A new state law requires all schools in Maine to adopt medical marijuana policies. But until this week none of the 242 school districts and nearly 200 private schools from Aroostook to York had announced details of an official plan.  Now the first reading of a policy that would allow students to have medical marijuana administered in school under certain conditions has taken place.


Auburn Assistant Superintendent Michelle McClellan says any medical marijuana would have to be approved by a physician, and administered in school by a parent or guardian. Nurses wouldn't be able to administer the drug. Marijuana doses would have to be in non-smoking form. This policy would only apply to students under the age of 18.

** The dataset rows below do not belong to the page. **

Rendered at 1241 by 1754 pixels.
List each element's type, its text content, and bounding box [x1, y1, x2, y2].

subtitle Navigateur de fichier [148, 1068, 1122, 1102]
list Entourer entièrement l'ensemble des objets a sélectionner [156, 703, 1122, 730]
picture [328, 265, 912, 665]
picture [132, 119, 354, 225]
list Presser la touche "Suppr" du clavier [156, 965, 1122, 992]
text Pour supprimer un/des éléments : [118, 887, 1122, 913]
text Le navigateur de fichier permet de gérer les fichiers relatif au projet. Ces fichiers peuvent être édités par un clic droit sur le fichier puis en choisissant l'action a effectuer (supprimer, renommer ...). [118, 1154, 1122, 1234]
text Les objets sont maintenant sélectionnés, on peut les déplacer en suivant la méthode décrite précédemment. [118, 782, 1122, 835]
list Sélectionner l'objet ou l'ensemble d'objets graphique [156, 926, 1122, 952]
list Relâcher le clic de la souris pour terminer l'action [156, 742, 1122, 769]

The committee is scheduled to give the policy a second reading, or final vote, Jan. 6. Hundreds of other school districts will be required to provide details of their own plans over the next month or so.

Maine School Management Association is providing schools with a draft model of rules for their districts. The Association says those have been vetted by lawyers to make sure schools comply with legal and medical regulations.

L.D. 557, known as "carry in, carry out"  was approved last spring by the Legislature’s Education and Cultural Affairs committee. School nurses and personnel wouldn't be responsible for storing or administering the drug. The bill says that drug cannot be smoked and must be taken as an oil, a food or a pill. The treatment also must be recommended by the child’s health care provider, and documentation provided to the school.